§ Условия задания
A. Какой клич, согласно тексту о рецензии на роман «Огонь», разносится из французских окопов?
B. Допишите текст о рецензии на роман «Огонь», продолжив его сразу после последнего приведенного предложения.

§ Изучаемый текст
------------------------

Примерно в эти же дни он напишет рецензию на знаменитый роман Барбюса «Огонь»: «Никогда больше подобное бедствие не должно обрушиться на человечество, восклицают они [выжившие в окопах], и если только нынешняя война будет последней войной, то все принесенные жертвы не напрасны. Их не искупят никакие вновь приобретенные провинции; вознаградить их может лишь одна, последняя надежда, что, ужаснувшись безмерности страданий, человечество не понесет добровольно еще раз крест войны. И над равниной, усеянной мертвецами, как трубный глас Суда, разносится из французских окопов клич: “Война войне!”».

------------------------

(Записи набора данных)
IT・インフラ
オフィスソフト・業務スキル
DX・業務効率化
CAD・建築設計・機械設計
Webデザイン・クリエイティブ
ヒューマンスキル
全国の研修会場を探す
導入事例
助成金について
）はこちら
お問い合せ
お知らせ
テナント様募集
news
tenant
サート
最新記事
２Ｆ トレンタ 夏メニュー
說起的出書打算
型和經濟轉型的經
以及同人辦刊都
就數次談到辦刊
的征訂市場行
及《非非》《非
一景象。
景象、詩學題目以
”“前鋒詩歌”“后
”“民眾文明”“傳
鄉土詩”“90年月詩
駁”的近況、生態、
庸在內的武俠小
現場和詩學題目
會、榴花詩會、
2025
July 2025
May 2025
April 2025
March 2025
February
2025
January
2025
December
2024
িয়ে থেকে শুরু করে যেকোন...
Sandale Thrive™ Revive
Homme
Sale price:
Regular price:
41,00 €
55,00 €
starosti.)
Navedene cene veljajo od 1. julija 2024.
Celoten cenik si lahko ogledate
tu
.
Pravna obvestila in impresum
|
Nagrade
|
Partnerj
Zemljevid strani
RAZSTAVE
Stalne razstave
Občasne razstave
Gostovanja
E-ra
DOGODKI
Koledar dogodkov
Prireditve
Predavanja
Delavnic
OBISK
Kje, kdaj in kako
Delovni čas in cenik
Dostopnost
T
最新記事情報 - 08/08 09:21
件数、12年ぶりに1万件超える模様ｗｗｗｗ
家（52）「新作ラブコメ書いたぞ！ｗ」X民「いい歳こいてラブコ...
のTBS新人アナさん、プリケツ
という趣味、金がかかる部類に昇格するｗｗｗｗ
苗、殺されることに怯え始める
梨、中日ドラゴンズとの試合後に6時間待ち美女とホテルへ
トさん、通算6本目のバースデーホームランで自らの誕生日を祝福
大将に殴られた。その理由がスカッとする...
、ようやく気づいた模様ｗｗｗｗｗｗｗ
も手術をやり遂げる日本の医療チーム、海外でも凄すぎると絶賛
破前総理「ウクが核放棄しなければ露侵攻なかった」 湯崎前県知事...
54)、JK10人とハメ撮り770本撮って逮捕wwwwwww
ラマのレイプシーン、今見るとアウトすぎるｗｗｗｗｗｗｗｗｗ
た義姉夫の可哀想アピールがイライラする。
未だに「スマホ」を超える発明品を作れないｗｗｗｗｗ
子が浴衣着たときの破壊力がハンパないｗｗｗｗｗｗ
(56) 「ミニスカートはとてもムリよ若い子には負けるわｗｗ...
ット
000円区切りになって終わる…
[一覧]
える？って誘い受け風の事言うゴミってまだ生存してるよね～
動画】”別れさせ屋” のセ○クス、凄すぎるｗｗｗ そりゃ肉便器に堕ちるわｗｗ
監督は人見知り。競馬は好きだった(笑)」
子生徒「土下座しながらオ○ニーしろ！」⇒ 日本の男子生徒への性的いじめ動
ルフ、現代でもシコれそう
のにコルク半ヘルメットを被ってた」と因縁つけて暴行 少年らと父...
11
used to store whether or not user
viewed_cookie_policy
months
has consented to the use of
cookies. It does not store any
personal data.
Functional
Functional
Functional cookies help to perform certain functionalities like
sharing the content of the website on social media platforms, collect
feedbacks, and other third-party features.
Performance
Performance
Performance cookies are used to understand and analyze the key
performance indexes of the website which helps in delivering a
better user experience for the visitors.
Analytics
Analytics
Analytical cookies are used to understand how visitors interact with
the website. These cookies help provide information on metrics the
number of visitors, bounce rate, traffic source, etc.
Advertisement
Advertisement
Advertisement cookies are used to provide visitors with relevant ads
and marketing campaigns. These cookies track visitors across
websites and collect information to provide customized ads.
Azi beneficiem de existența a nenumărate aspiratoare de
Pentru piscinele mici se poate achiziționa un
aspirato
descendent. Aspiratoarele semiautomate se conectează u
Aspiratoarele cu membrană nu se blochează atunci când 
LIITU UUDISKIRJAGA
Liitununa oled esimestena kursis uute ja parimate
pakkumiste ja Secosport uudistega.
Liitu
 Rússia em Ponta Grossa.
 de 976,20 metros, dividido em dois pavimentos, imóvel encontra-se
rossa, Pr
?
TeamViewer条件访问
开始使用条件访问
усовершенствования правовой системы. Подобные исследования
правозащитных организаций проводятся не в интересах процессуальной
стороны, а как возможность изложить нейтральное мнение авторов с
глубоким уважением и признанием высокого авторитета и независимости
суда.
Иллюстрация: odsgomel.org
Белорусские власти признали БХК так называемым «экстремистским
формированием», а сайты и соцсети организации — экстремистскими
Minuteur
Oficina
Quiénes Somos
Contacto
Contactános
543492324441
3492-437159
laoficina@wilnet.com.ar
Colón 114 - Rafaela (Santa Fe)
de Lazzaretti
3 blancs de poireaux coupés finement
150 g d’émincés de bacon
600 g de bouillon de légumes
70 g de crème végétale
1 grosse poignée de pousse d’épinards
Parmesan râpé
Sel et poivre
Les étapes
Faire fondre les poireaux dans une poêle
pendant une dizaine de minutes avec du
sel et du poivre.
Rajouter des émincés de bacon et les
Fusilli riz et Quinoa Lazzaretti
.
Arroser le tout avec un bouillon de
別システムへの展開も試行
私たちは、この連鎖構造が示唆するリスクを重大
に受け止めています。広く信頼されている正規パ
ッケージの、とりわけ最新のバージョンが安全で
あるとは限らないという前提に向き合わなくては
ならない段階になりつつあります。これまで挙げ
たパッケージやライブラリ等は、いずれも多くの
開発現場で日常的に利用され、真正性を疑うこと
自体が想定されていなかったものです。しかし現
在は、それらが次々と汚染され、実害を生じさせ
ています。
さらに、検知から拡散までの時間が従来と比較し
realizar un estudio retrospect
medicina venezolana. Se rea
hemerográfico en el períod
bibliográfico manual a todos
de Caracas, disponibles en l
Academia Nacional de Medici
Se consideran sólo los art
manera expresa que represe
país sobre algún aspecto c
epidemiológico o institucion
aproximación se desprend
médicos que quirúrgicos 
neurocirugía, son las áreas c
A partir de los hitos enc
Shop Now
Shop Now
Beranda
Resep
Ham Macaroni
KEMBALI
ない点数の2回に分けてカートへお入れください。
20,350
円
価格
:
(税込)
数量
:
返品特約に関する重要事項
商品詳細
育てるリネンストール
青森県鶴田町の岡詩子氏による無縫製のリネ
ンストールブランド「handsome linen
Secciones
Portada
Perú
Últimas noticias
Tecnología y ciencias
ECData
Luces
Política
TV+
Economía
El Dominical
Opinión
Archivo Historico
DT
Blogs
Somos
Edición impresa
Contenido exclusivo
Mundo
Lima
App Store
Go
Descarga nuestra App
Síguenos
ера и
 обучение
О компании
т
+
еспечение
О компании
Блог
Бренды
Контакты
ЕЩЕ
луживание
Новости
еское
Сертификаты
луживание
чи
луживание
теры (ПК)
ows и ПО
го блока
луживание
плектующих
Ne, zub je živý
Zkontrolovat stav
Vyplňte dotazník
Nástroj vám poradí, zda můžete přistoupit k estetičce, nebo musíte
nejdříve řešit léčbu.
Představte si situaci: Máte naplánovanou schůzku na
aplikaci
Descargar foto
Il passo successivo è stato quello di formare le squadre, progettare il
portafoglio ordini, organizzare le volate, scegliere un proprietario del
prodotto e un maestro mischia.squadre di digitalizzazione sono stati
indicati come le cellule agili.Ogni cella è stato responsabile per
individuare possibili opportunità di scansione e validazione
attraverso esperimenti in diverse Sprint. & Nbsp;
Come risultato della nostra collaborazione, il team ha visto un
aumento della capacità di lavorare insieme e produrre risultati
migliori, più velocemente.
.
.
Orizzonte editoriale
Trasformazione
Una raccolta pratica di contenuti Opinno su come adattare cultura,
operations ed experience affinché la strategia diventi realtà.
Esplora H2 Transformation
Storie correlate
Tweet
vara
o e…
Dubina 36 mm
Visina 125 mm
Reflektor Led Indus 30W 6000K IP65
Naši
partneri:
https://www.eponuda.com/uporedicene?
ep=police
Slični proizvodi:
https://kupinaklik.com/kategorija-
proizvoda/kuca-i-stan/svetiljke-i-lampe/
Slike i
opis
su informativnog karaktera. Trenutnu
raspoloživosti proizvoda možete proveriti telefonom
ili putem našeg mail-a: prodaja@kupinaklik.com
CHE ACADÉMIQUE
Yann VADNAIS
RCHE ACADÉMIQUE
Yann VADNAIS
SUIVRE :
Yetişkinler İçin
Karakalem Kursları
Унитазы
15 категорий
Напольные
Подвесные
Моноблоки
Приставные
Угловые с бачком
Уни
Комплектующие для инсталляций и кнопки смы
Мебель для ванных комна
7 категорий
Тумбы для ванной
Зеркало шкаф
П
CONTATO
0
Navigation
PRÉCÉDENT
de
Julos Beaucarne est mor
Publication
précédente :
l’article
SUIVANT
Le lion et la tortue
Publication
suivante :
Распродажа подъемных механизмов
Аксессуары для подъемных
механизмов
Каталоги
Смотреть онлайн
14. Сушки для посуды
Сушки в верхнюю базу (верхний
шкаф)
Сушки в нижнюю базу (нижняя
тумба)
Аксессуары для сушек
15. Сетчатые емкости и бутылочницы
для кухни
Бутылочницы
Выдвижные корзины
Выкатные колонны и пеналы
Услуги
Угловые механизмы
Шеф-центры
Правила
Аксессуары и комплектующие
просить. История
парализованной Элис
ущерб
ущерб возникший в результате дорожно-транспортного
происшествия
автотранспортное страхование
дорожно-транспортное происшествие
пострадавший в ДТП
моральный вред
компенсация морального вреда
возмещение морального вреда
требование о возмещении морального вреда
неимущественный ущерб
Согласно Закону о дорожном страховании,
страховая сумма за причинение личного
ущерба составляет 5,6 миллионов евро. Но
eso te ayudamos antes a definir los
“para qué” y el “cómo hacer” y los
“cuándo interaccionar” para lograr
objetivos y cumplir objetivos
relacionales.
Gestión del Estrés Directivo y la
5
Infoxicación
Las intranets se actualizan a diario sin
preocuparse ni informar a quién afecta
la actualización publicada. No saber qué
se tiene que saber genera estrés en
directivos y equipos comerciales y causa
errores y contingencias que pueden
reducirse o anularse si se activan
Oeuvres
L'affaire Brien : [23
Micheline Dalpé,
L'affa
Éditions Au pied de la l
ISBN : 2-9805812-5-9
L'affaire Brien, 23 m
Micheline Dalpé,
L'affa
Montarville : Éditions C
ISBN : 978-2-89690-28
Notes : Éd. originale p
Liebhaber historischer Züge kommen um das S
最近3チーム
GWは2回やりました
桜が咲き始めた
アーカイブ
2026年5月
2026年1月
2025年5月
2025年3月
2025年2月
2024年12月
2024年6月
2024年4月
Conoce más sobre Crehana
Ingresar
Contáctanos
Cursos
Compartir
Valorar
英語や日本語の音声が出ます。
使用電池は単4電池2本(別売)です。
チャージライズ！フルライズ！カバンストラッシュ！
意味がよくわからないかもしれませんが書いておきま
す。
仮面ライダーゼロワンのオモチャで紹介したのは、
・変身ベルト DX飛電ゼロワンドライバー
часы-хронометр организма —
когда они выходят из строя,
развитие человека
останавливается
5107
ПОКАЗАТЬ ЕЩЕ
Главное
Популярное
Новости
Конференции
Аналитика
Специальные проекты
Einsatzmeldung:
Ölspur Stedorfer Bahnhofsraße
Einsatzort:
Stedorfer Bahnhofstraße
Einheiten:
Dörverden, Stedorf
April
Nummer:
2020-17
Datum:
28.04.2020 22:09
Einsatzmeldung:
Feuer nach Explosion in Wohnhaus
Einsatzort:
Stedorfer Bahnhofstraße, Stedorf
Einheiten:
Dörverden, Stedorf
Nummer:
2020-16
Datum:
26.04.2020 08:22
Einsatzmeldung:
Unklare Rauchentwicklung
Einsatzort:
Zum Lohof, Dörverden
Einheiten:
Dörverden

------------------------

§ Результаты по заданиям
A. «Война войне!»

B.
* * *
Двадцать седьмого февраля 1918 года в городском театре Цюриха при переполненном зале «с большим успехом» прошла премьера драмы «Иеремия». Несмотря на то что критики осуждающе писали о пространной форме изложения и желательных сокращениях для придания выразительности пьесе, режиссер Йозеф Данеггер добился триумфа, а писатель под занавес, скромно стоя на сцене, принимал благодарности от многочисленных коллег и друзей, присутствовавших в театре. Вскоре в Вене на страницах «Neue Freie Presse» появится анонимная хвалебная заметка, даже рецензия и, мы, отлично понимая, кто был ее автором, не предъявляем Цвейгу никаких претензий. В конце концов, и сам Фридрих Шиллер однажды подобным образом составил анонимный похвальный отзыв на первую постановку собственной драмы «Разбойники».
После апрельской конференции в Берне пришла хорошая новость о том, что выездные документы на имя Аликс готовы. Как только девочка оказалась в Швейцарии рядом с сестрой и матерью, Фридерика уезжает в альпийский высокогорный курортный городок Амден, где снимает скромный домик с видом на озеро Валензее для спокойной работы. Еще находясь в Вене, она заключит контракт с издательством «Gustav Kiepenheuer» и теперь в Амдене приступит к редактированию чужого немецкого перевода трактата Жан Жака Руссо «Эмиль, или о Воспитании». Стефан потом напишет вступительное слово к этому изданию, вышедшему в «Kiepenheuer» в 1919 году.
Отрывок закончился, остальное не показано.